Decido di rimanere ferma dove sono. Sotto la soglia di questa casa antica, a differenza che sotto il porticato, l’acqua e le raffiche di vento non arrivano. E poi, che fastidio posso dare qui? Appena smette, me ne vado…

IL BUON SAMARITANO

Dopo qualche minuto, si apre la porta alle mie spalle. Sussulto. È lui. Accenno un sorriso di gratitudine. “Ero sicura che sarebbe tornato!” Penso. Immersa nelle mie serene considerazioni, la sua frase arriva come un fulmine a ciel sereno: “Ancora qui!? Non può spostarsi davanti alla chiesa?” 

“Davanti alla chiesa dove!?” Penso, guardando verso il portico da cui si accede al luogo sacro, dietro le inferriate di un cancello chiuso. Non comprendo il senso di una tale richiesta e non ho voglia di spiegare perché mi trovi proprio lì, e non altrove.

Mi basta aspettare che smetta di piovere. Nelle mie condizioni, poi, non sarà facile affrontare un quarto d’ora di cammino, in salita.

“Calma”, mi dico. “Una cosa alla volta.”

Ancora basita, ricevo un’intuizione. 

“Lei è un uomo di Dio?” Gli chiedo. Annuisce.

“Io sono figlia di Dio!” Un tuono arriva, tempestivo, a mo’ di conferma.

“Siamo tutti figli di Dio”. Decreta, contraddicendo l’evangelista Giovanni al capitolo 1, versetti 12 e 13 del mio libro d’amore preferito.

Segue una reiterata serie di: “Si vergogni…” da parte mia, in risposta al tormentone di lui: “Lei è qui solo per portare confusione!”

E richiude la porta, definitivamente.

EPILOGO

“Tu hai visto e sentito!” Esclamo, rivolgendomi all’Inquilino di Attico Paradiso. “Del resto, non ci sono altri testimoni, ad aver assistito alla nostra brillante conversazione. Sai che c’è? Me ne torno a casa lo stesso. Tanto, più di così non posso bagnarmi e se mi prenderò un raffreddore, pazienza.” Brontolo, ad alta voce.

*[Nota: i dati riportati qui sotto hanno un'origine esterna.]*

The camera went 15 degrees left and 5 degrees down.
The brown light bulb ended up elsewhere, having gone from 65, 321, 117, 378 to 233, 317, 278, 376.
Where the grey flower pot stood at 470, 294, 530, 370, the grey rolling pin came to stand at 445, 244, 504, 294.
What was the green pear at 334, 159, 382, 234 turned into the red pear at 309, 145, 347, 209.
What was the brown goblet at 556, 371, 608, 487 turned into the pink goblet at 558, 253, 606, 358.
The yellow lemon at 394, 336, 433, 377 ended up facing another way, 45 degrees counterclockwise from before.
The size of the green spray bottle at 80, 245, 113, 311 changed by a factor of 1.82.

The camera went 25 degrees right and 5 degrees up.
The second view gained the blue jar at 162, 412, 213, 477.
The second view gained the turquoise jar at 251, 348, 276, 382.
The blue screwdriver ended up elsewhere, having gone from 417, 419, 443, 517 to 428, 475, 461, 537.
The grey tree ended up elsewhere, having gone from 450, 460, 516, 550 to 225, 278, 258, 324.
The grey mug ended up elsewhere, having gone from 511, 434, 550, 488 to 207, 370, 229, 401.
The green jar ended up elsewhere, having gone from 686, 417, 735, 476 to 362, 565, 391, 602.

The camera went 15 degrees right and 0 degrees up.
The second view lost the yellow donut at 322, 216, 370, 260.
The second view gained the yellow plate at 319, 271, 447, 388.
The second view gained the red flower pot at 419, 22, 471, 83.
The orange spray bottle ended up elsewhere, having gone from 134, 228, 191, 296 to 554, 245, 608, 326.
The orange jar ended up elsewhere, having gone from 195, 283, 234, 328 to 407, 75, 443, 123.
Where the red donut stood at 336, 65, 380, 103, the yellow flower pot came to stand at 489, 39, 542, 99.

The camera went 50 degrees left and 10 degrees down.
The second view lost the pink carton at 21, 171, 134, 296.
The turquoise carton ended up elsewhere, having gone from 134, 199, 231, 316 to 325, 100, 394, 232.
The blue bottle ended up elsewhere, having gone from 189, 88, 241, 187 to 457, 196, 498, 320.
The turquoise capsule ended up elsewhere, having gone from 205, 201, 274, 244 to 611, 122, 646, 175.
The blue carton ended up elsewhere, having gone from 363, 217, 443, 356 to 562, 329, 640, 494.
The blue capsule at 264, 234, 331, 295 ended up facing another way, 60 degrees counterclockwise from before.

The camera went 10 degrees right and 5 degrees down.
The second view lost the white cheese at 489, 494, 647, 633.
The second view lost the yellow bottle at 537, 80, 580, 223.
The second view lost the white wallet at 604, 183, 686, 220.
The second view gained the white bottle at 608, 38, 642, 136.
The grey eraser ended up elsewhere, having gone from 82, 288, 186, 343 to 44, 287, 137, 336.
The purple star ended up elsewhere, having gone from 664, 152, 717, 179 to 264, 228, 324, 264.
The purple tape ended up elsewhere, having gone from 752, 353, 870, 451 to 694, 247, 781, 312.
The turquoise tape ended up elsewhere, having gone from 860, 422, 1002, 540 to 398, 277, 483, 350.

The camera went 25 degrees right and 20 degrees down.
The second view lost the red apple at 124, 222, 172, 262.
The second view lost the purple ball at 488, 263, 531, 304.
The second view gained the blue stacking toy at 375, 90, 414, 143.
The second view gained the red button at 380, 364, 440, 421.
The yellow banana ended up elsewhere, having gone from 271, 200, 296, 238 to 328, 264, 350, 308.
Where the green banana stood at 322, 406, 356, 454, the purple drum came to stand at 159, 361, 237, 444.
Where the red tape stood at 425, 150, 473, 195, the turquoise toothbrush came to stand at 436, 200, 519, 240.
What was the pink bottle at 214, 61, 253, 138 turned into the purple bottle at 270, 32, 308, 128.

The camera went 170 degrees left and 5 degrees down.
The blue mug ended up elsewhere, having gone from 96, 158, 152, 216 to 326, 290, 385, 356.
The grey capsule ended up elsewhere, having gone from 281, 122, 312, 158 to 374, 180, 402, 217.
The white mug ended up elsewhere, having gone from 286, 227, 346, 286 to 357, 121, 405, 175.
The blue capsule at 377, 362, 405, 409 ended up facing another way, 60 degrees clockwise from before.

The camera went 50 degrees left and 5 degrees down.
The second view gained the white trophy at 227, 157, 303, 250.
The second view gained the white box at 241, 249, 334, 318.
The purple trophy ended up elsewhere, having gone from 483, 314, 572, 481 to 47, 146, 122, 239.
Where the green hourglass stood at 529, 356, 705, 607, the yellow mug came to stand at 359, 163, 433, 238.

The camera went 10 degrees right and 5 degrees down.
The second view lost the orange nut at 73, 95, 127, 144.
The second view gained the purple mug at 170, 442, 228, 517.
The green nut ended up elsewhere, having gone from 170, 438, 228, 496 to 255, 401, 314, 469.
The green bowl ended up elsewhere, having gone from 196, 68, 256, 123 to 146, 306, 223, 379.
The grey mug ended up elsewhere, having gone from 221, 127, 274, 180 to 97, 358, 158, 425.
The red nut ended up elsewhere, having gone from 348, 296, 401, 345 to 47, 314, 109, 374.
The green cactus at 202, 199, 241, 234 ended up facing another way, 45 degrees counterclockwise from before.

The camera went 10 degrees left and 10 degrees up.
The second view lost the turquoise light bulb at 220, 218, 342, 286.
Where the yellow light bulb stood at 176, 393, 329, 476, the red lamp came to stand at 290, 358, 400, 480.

Ciò che succede poi, ha dell’incredibile: mentre muovo i primi passi sul sagrato della chiesa, la pioggia comincia a scemare. Il tempo di arrivare a casa, girare un video mentre strizzo i miei indumenti sul piatto della doccia, e il cielo si riapre. Come se nulla fosse accaduto. Una notte serena mi attende, dal punto di vista meteorologico. Non riesco a dormire, però. Un pensiero mi arrovella, anzi, un paio di domande: “Se è vero che il caso non esiste, che senso ha l’avventura che ho appena vissuto? Qual è l’insegnamento che posso trarne?” 

Nel buio e nel silenzio, la risposta arriva in un sussurro: “Luca 10:25-37”.

FORZA ADAM!

Adam, è il nome del “mio” Parroco. L’ho trovato su Facebook, nel profilo della Parrocchia di San Giorgio di Castagnola.

Mi dispiace che non abbia superato il test del Buon Samaritano. Spero tanto che la prossima volta si faccia trovare pronto. Basterebbe prendesse ispirazione dal tau che indossa: il simbolo di San Francesco D’Assisi, che esortava i suoi discepoli a predicare il Vangelo con le proprie azioni e, se fosse necessario, anche con le parole.

Detto tra noi, Don Adam ricorda tanto Don Abbondio ne “I Promessi Sposi”.